"Shit-face" Therapy


 I'll never understand why the place that I currently call "home" has such a dislike for contemporary RnB, though they find some solace in country. Granted, I wouldn't mind some Charlie Pride (thankyou dad for that), it is essentially the same thing. No, I'm not comparing the use of a rural fiddle with a jazz guitar, nor would I place in the same class a harmonica and a string of violins, but the comparision still remains. They are two genres that speak of love, yearning, but most of all, heartbreak.
 I had an eventful evening. A friend of mine, who I would classify as a local, recently found himself at my door step after another one of of his "disagreements" with his significant other. So naturally, I invited him in, partly for the sake of company, but mostly because I feared for what he might do in the event that he was left to his own devices. At first, we found ourselves talking, where he tentatively opened up to me about the inner dynamics of his relationship with his "special someone" and how despite his best efforts, it all turned to shit. But afterwards, a certain degree of agitation set in. So, I turned to my trusted aid in personal expression.
 Anybody who knows me would know that I've spent this past year in the presence of one so direct and bold that he stands alone, in my eyes, in the realm of striking and blunt honesty. That one is Captain Morgan (yes, I refer to the brand of rum). Though I make no excues, I make no apologises for it neither, nor do I ask for any understanding or forgiveness.
 Back to the tale, my friend and I christened a recently acquired bottle of the aforementioned, and began to drink. With the progession of time, my friend began to open up more, regaling me with tales of how his shortcomings and undesireablre traits cause a certain rift with his girlfriend, which was only aggrevated by her own faults and shortcomings. Thus, it led me to believe that theirs was simply the inevitable outcome of "the immovable force meeting the irresistable object" (R.I.P. Gorrila Monsoon, which my WWF/WWE fans would no doubt understand). It was the unavoidable roadblock in their path that cause these series of reactions from both parties. But I can't help but feel that I'm playing a hand in this now.

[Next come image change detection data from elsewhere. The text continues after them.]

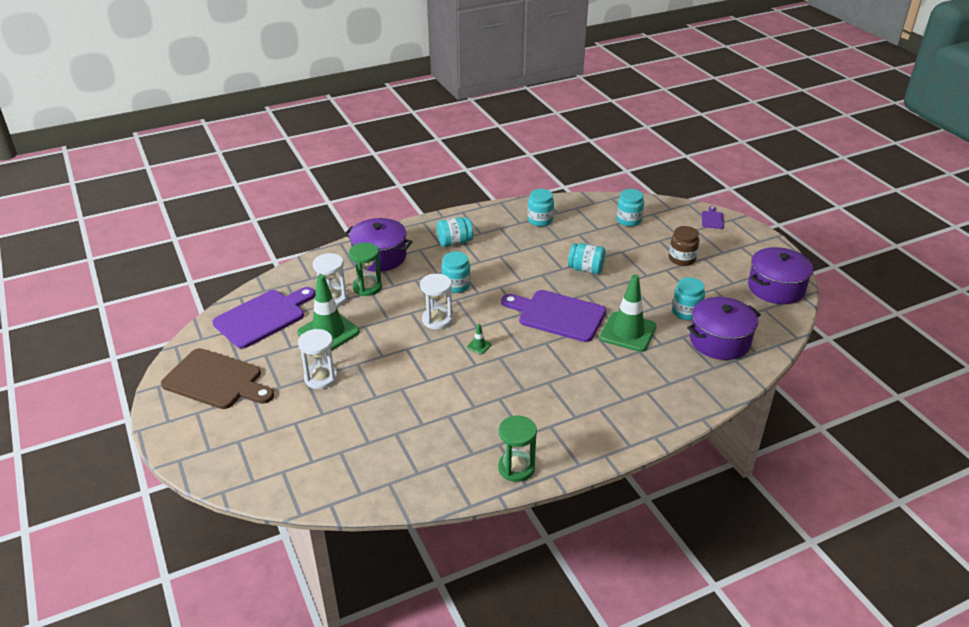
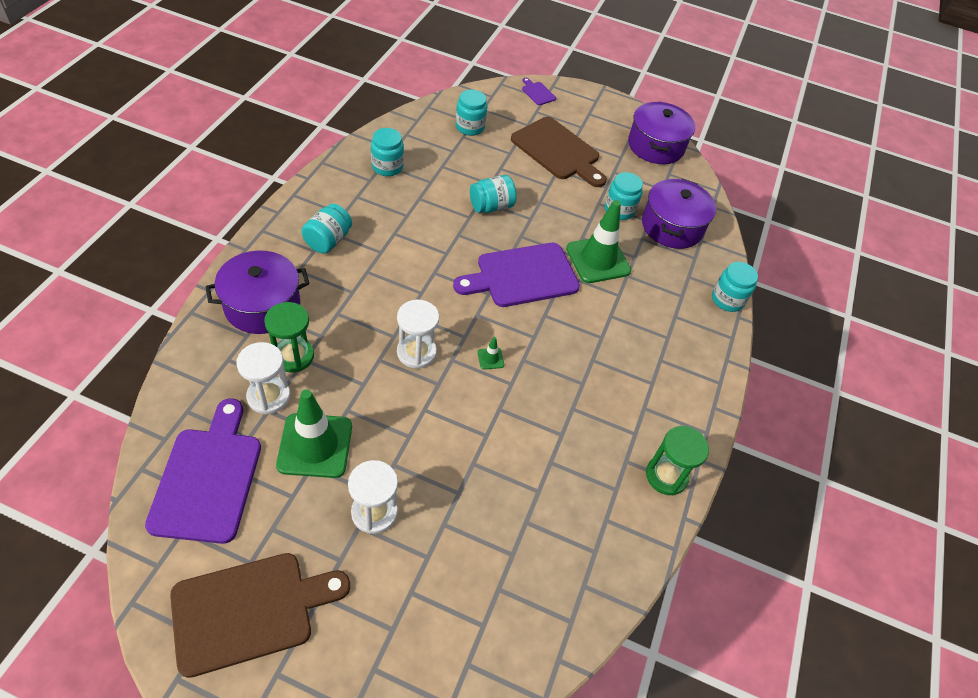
camera: 50 degrees left, 15 degrees up
turquoise jar [441,251,471,293] -> turquoise jar moved to [712,262,758,312]
brown jar [669,226,699,266] -> brown cutting board [511,117,607,187]

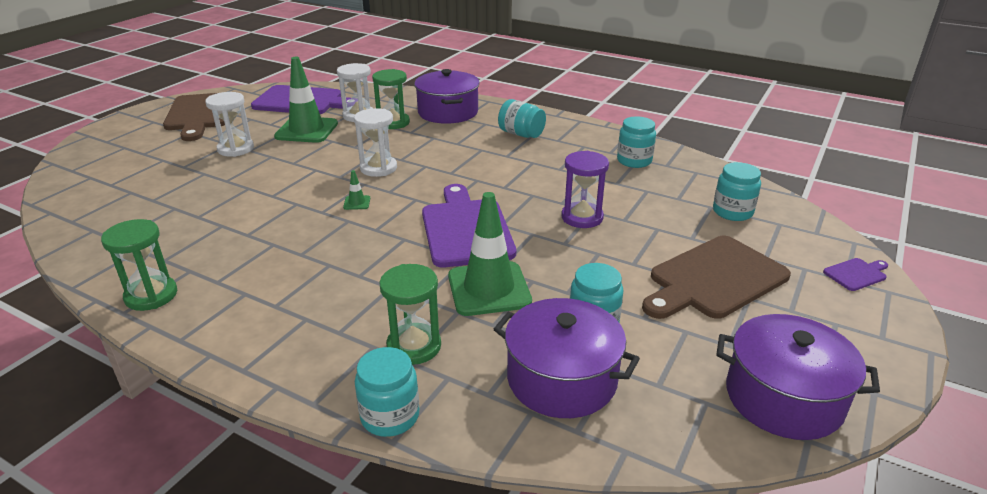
camera: 105 degrees right, 20 degrees down
turquoise jar [470,175,517,213] -> purple hourglass [561,151,609,228]
none -> green hourglass [379,264,441,365]

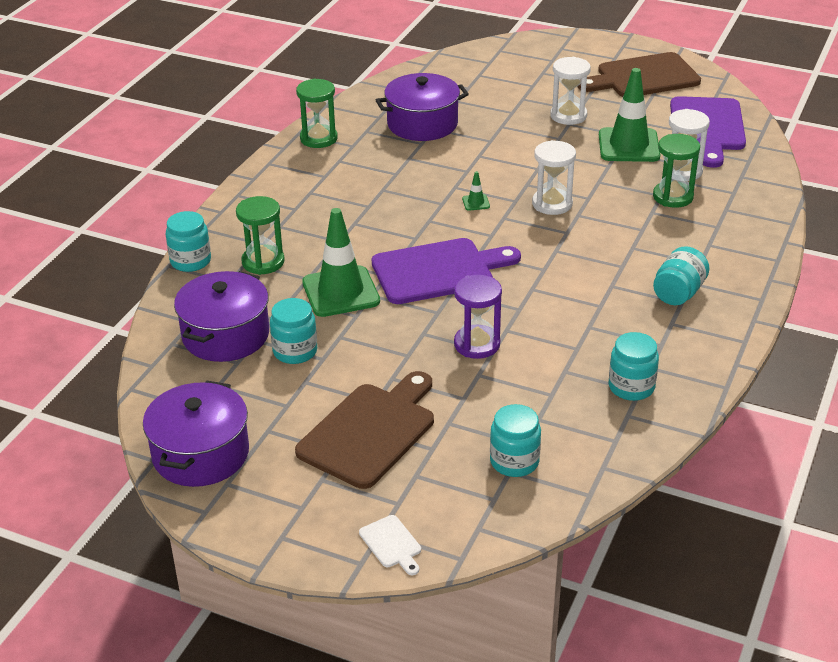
camera: 85 degrees right, 5 degrees up
purple pot [414,69,480,124] -> purple pot moved to [376,73,469,141]
brown cutting board [642,236,791,319] -> brown cutting board turned 75 degrees clockwise [295,371,434,489]
purple cutting board [823,258,888,291] -> white cutting board [359,515,421,575]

 For the longest time, I've always been a proponent to "shit-face therapy". This is the act of taking a highly susceptible individual and introducting a staggering amount of acohol into their system, in hopes of neutralizing their inhibitions enough for them to fully express how they feel, instead of holding it in and repressing it to the point where they just might explode, in an avalance of emotion and lashing that would, in all likelyhood, cause more damage than good, create more problems than solutions. And while it did work to the point that my friend did "get it off his chest", I can't help but find myself worried.
 After his tirade, my friend slumped on my sofa and allowed his intoxication to run its course, but before that, he brought something to my attention. He simply asked a question. A simple question, admittedly, but one I had no answer for. He inquired "what am I supposed to do now"? And for the life of me, I didn't have an answer.
 As I write this, staring at his snoring "corpse", his rhytmic exhalation reminding me that he hadn't died in his sleep (though when he wakes up tomorrow morning, he'll probably wish he had), I find myself pondering that same question.
 I've always supported alcohol in the sense that, not only has it lowered one's restrictions in regard to accord and protocol, but it has given one the courage to say what they truly feel, to simply spit out their emotions. But, like most things, it is simply a band-aid cure. This is because, it doesn't propose a solution to the problem at hand, it doesn't provides an alternative to the list of possible pathways available. It simply adds more variables to the equation, that being "one person is unhappy, how does one fix that"??
 In short, it doesn't solve the problem, it just kills the pain, albeit briefly. And while I'm all for temporary "emotional euthanasia", I can't help but wonder if there's more to it?? I, for one, have had my share of alcohol-fuelled tirade, to which many friends have been a witness to, and occassionally a target of, but I have never stopped to wonder just where that has gotten me, what it has actually achieved? And while I would never fix something that was not broken, I am curious about how effective this really is?
 The Japanese have always had a saying, "fix the problem, not the blame". As relatively easy a concept though it may be, it has never been so elemantary to comprehend. How do you fix something when you don't know where the problem originated? And even if you did, where do you go from there? Is there ever really a compromise that will satisfy both parties? Can both sides be happy, even if in the long run, somebody has to lose?
 As I listen to my friend's "night chirping" (another slang in my vicinity's dialect), I find myself worrying for him, curious as to what the future holds in store for him and his special someone, considering the lengthy exchange that they held over the phone. I can only hope all's well that ends well.
 But, I keep asking myself, does the bottle help? Perhaps not, but barring divine intervention and sudden personal revelations, what other options are available, especially concerning matters of the heart? As another local once confided in me, "drinking doesn't help, we know that.......but it sure beats a night alone". And while my intelligence can't help but find fault in that logic, deep down, I can't help but agree. Its not the best answer for a problem, but these days, I can't think of a better one.